I have been on Prozac for over 7 years, and I would like to try life without it.  I have been reading that it is very hard to get off Prozac and other drugs like it. Any advice would help.

We’re so glad you asked us this question, because it is a very important topic. Although we are not doctors, we have done a lot of research in this area, have talked to hundreds of anxiety sisters about this subject, and have had enough personal experience going off anti-depressants and anti-anxiety meds to clear up some misconceptions around this issue.
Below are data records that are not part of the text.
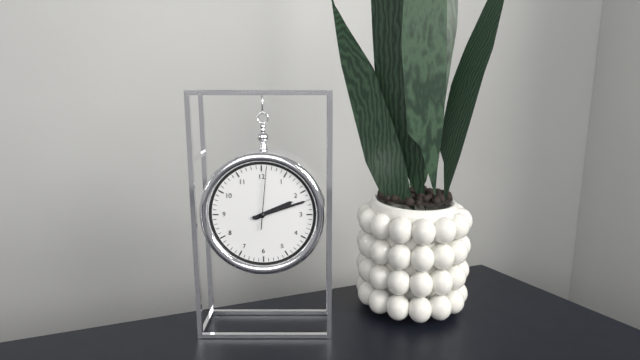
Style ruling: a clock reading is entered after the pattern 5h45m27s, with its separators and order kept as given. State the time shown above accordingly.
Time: 2h12m01s
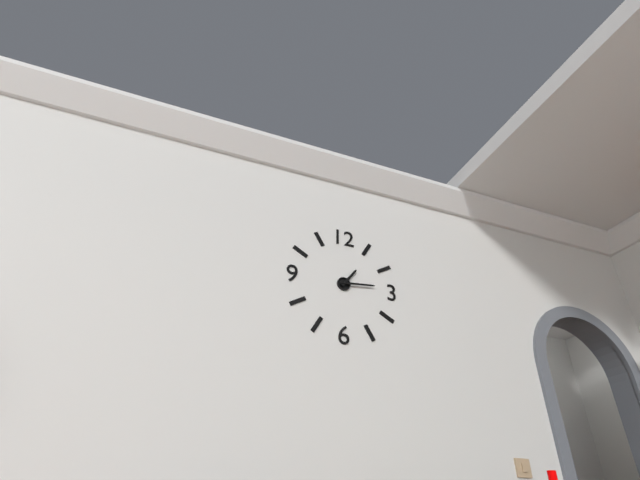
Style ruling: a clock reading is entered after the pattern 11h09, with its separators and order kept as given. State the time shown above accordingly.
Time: 1h14
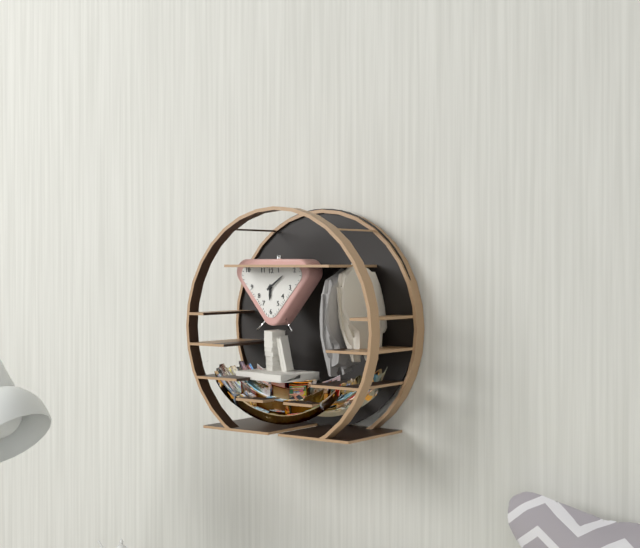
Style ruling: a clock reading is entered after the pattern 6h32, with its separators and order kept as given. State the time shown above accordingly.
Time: 6h09
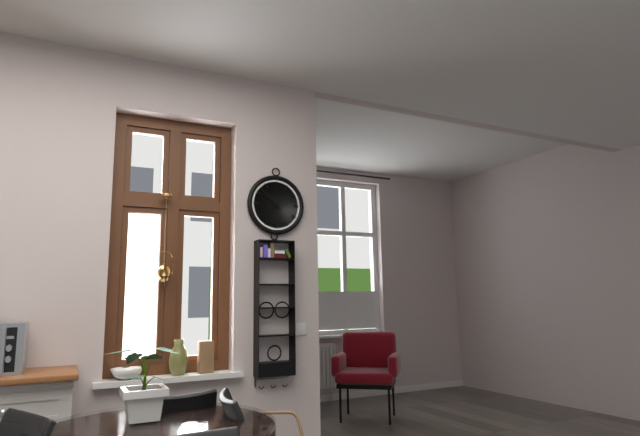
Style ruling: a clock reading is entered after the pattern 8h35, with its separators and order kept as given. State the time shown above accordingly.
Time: 7h52
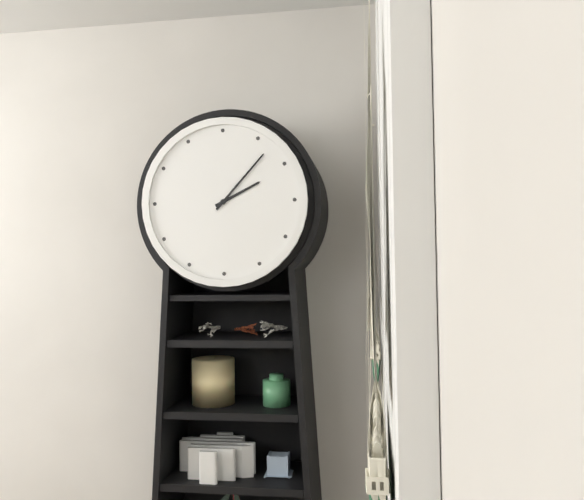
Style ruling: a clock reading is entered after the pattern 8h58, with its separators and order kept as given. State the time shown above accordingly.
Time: 2h07
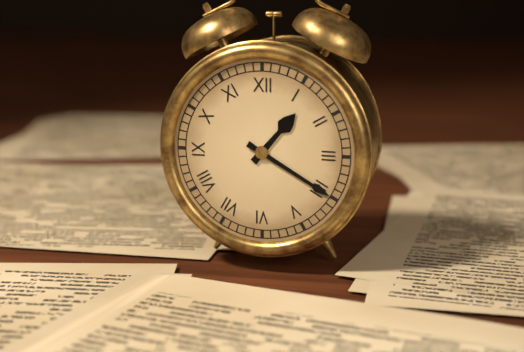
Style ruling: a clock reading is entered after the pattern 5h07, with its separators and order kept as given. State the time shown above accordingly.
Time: 1h20
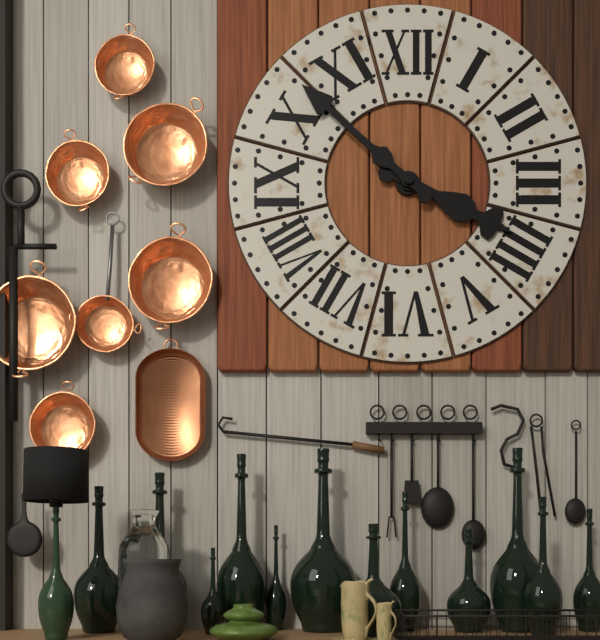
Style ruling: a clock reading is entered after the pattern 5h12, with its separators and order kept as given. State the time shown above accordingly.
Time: 3h52
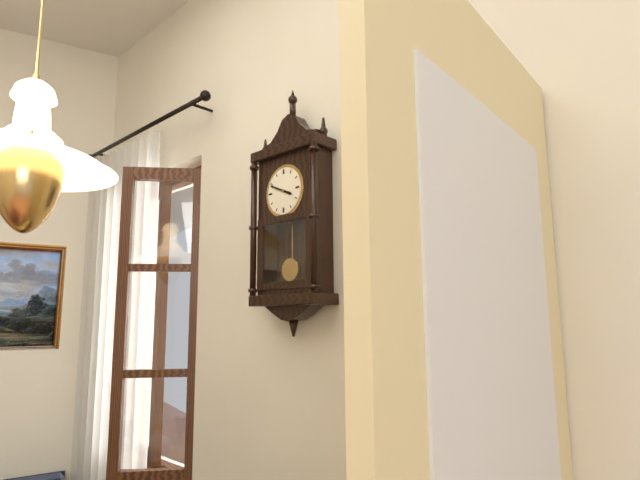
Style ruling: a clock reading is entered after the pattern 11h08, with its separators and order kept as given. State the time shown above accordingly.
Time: 3h49
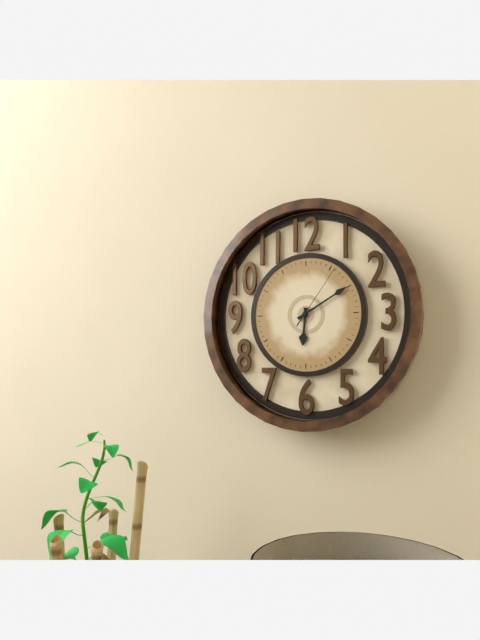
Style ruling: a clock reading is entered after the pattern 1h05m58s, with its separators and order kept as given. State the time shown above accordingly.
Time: 6h10m06s
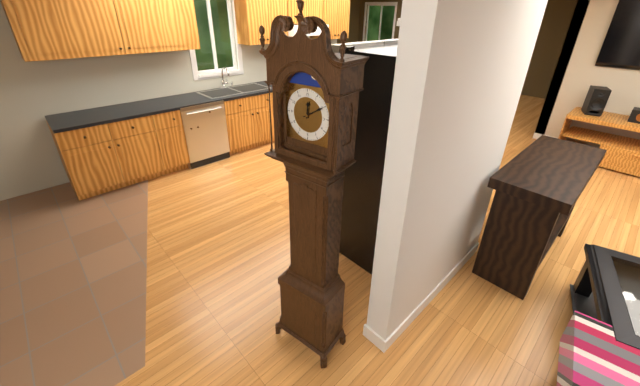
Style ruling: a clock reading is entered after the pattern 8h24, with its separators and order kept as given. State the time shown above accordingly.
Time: 12h10
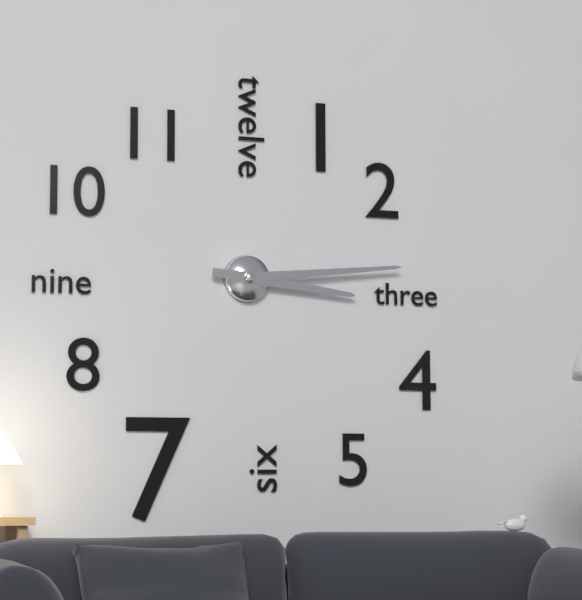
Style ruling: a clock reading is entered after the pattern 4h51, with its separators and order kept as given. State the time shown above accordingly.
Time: 3h14
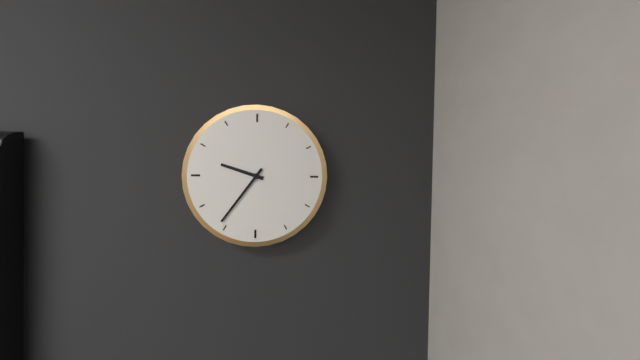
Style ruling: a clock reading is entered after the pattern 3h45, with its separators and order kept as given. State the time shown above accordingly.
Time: 9h36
There has certainly been a lot of buzz in the media—thanks in large part to a recent New York Times article—about the difficulties people experience when they go off their SSRIs (like Prozac, Zoloft, Paxil, Lexapro, Luvox, and Celexa) and SNRIs (like Effexor, Pristiq and Cymbalta). There is certainly truth in this article, but we believe that going off antidepressants with minimal discomfort is possible for many people.

Here’s our take:

  • Unless you are specifically advised by a physician to do so, NEVER EVER EVER ABRUPTLY STOP TAKING YOUR SSRI/SNRI! This is especially true if you have been taking your antidepressant for a long time. While these drugs are not technically addictive (they don’t make you high and people don’t crave them), they target brain chemistry and therefore can create withdrawal symptoms—some of them severe—if you don’t gradually taper off. Running out of your medication may seem like a logical time to quit, but, trust us, you will regret that decision. We know more than one anxiety sister who ended up in a psychiatric ward due to psychosis induced by quitting SSRIs cold turkey. If your prescription runs out, most pharmacists will give you a week’s worth until you can see your doctor because they know how dangerous abrupt termination can be.


  • The proper way to go off SSRIs/SNRIs is through a gradual weaning process known as tapering whereby you take less and less of the medication until you can eventually stop altogether. The best way to taper is under the guidance of a psychiatrist, psychopharmacologist, or psychiatric nurse. Truthfully, weaning off meds that affect brain chemistry is a tricky business—more art than science—and is best undertaken by a very seasoned expert who can take into account things like how long you’ve been on the medicine, the drug’s half life (how long it stays in your system), how your body metabolizes medication, your dosage, your age, medical conditions you may have, and other factors.


  • Tapering is a very individualized process. In other words, it is different for each person. Some people can get off their meds safely in a month while others may find themselves tapering for over a year. Please don’t rush the process—your body may need more time to adjust. Abs went from 25mg of Paxil to 10mg in one month, but then had to stay on 10mg for three more months until her body was ready to decrease further.


  • Even with medically-supervised tapering, people often report side effects for a period of time. Typical “withdrawal” side effects in the first week of tapering can (but don’t have to) include nausea/stomach upset, flushing, headaches, dizziness and brain “zaps” (odd electrical sensations—not painful, but scary at first). Some anxiety sisters have told us that they have become angry or agitated after the SSRI/SNRI leaves their system. Others have experienced a temporary spike in anxiety or depression (we call it the six-week dip) which usually resolves itself. If it doesn’t, slower tapering may be required. Occasionally, anxiety sisters have found that staying on a teeny tiny dose eliminated all side effects. We just met a woman who was able to taper off her 150mg of Zoloft relatively easily but, when she tried to go completely without it, she felt lethargic and tired. Now she takes 25mg three times a week and feels great.


  • Choose an appropriate time to wean off your antidepressant. If you are planning to travel, wait until you are back to start tapering. Likewise, if there is a very stressful event coming up, you may want to wait until it is over. Make sure that you are doing activities that help you care for yourself and have a support system in place because going off your medication can be a hard process, at least for the first few months after it is out of your system.


  • If you are struggling with tapering, check out The Withdrawal Project. The folks who run this group are not doctors but have complied a lot of useful information for people with withdrawal issues. Trigger warning: information on their website can be quite anxiety-provoking. If you are a suggestible sister (you seem to develop symptoms by just reading about them), please be careful. In a related note, try to stay away from withdrawal chatrooms. We have found most of them to be filled with horror stories (some of which do not ring true) and lots of advice from people without medical training. NO WEBSITE CAN SUBSTITUTE FOR A DOCTOR’S GUIDANCE.

To end on a good note, we have talked to many Anxiety Sisters (including ourselves) who have done quite well with the tapering process. Lots of people experience minimal or no side effects at all so it is possible to go off SSRIs and SNRIs successfully.

If you have any thoughts on getting off antidepressants, please let us know…

One thought on “Tapering Off Anti-depressants

  1. I have successfully lowered my Citalopram from 40 to 10 but have not been able to lower beyond 10. Even with tapering, it is very tempting to go back to original dose.